* **LISTED ENTRIES**:
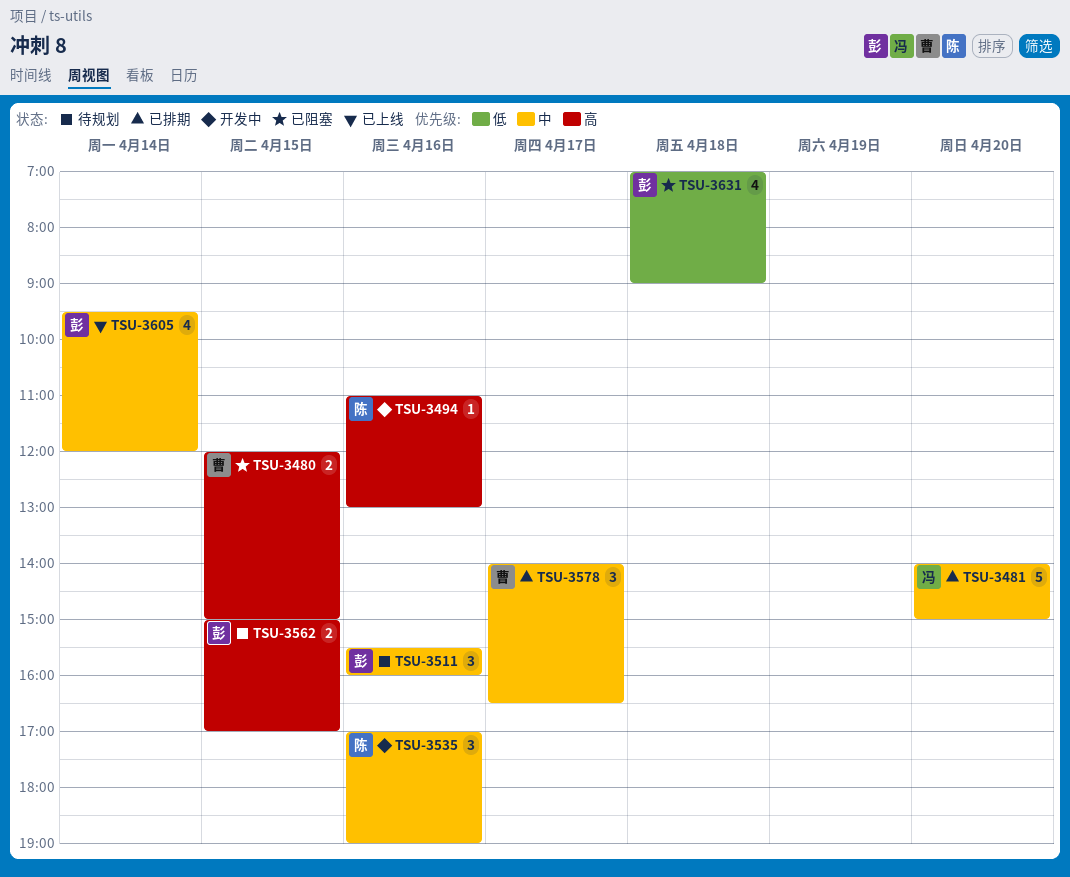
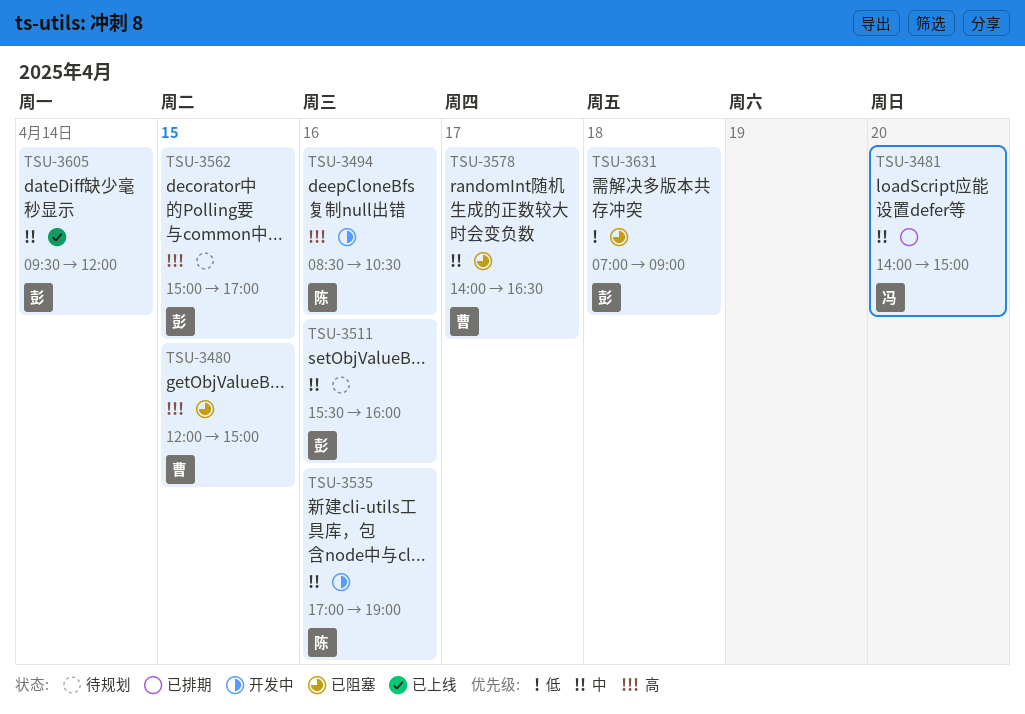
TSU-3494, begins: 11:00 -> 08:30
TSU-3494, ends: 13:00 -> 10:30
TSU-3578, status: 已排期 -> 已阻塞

--

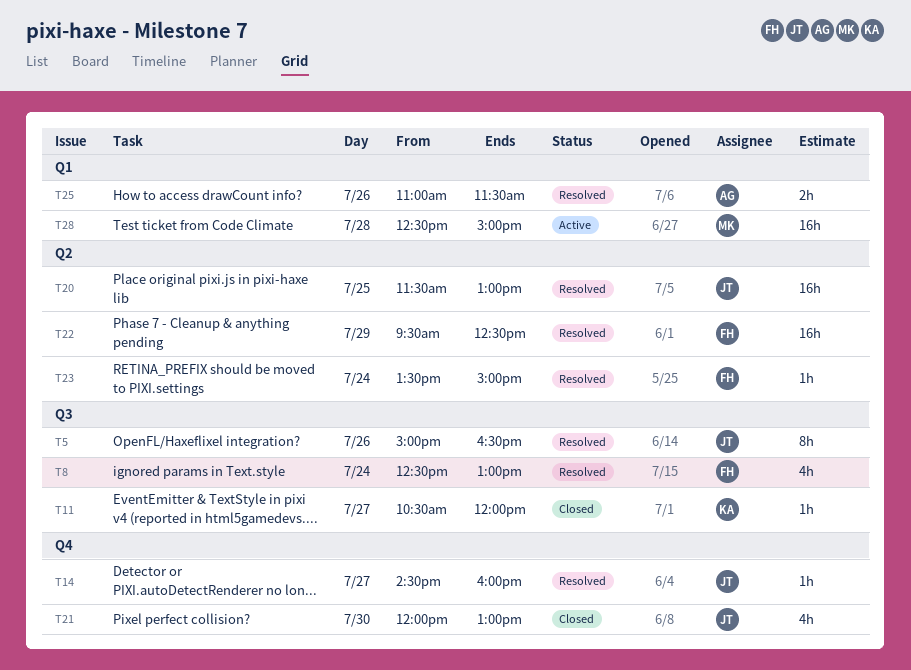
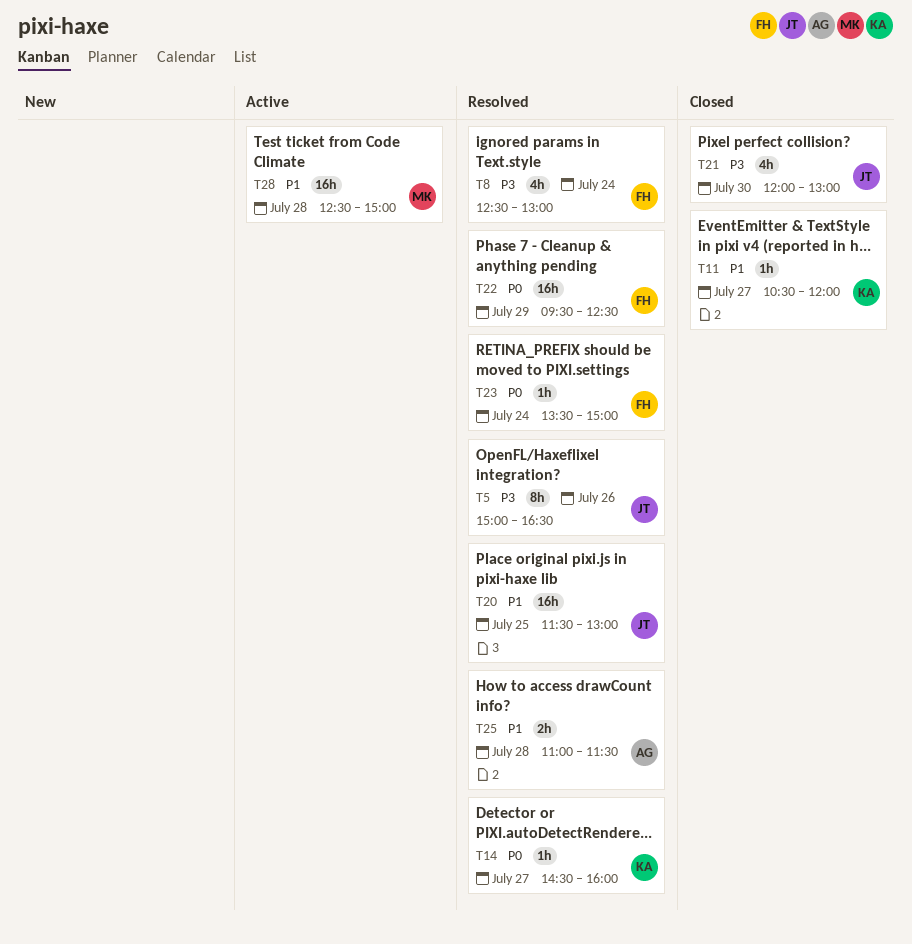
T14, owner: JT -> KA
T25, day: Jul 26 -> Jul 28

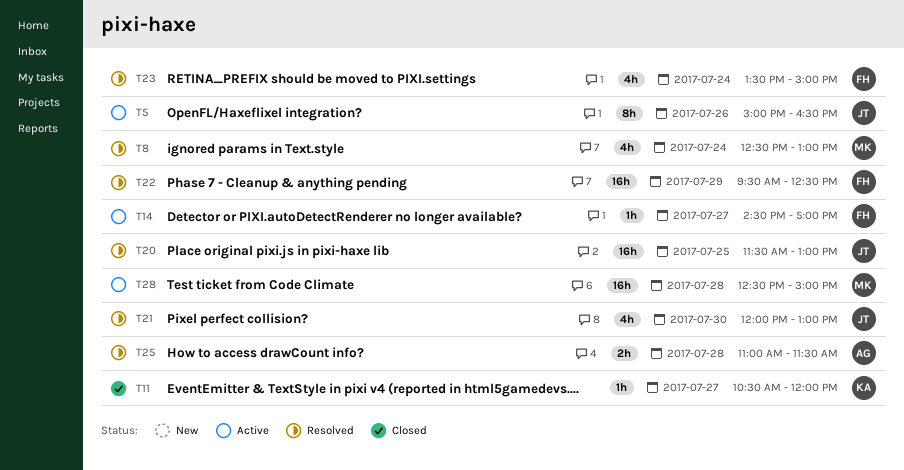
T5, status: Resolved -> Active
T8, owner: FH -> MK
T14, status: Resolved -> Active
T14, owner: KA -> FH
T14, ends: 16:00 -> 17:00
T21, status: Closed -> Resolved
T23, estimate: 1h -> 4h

* **DESCRIPTION OF THE TASK**: Check each line above for the word "owner" and copy the ones that have it.

* **RESULT BELOW**:
T14, owner: JT -> KA
T8, owner: FH -> MK
T14, owner: KA -> FH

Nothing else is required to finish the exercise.